> **Assigned task**
Copy verbatim the rows below, starting with the line that contains "Is the front" and going on through the end of the rows. Leave the pictures out of your copy.

> **Exercise materials**
+ + + + +
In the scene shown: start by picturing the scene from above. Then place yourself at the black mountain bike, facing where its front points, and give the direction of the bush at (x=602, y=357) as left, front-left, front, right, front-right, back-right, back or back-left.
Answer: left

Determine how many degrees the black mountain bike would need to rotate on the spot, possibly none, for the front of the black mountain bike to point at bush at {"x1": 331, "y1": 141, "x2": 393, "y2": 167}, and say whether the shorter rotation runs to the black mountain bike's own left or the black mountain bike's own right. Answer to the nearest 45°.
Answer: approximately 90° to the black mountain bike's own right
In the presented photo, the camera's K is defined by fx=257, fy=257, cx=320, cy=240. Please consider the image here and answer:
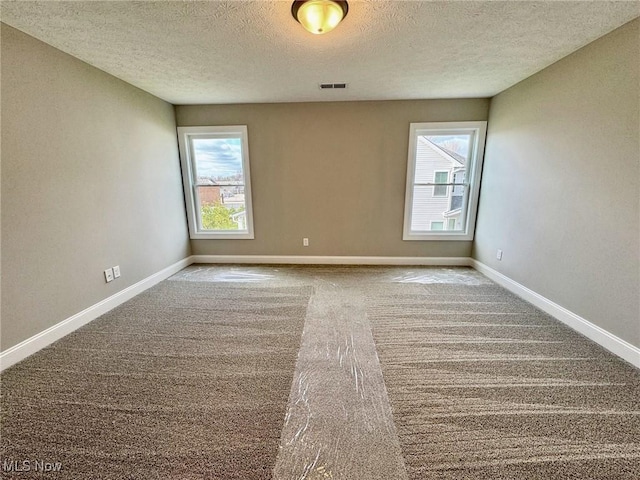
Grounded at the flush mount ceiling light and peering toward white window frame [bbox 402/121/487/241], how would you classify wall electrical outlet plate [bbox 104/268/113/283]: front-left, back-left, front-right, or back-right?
back-left

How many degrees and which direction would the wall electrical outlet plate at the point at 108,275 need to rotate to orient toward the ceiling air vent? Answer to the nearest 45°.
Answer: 0° — it already faces it

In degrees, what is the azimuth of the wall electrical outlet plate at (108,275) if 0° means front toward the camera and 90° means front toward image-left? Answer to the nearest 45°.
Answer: approximately 315°

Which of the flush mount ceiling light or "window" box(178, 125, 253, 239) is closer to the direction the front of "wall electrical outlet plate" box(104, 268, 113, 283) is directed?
the flush mount ceiling light

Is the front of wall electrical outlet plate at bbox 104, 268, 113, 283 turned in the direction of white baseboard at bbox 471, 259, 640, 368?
yes
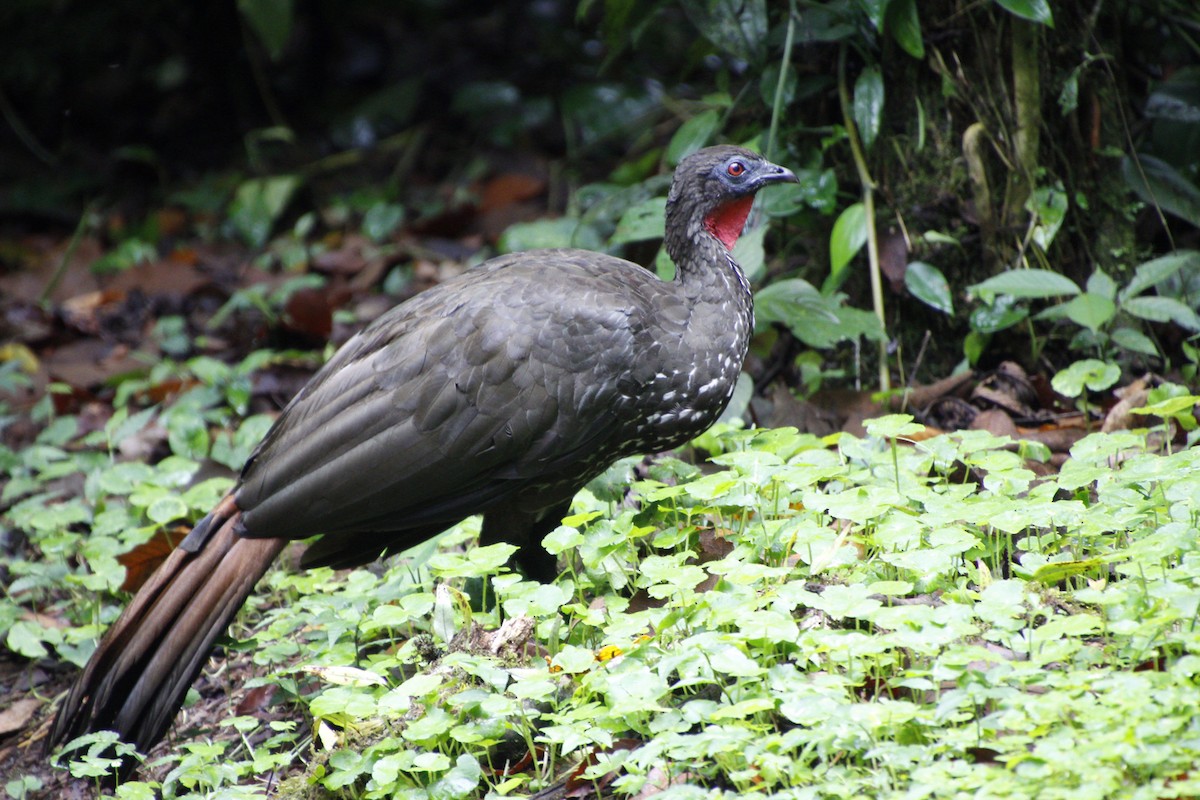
+ + + + +
> **Exercise answer**
Is the front of wall electrical outlet plate at bbox 104, 268, 113, 283 turned in the direction of white baseboard at bbox 471, 259, 640, 368?
yes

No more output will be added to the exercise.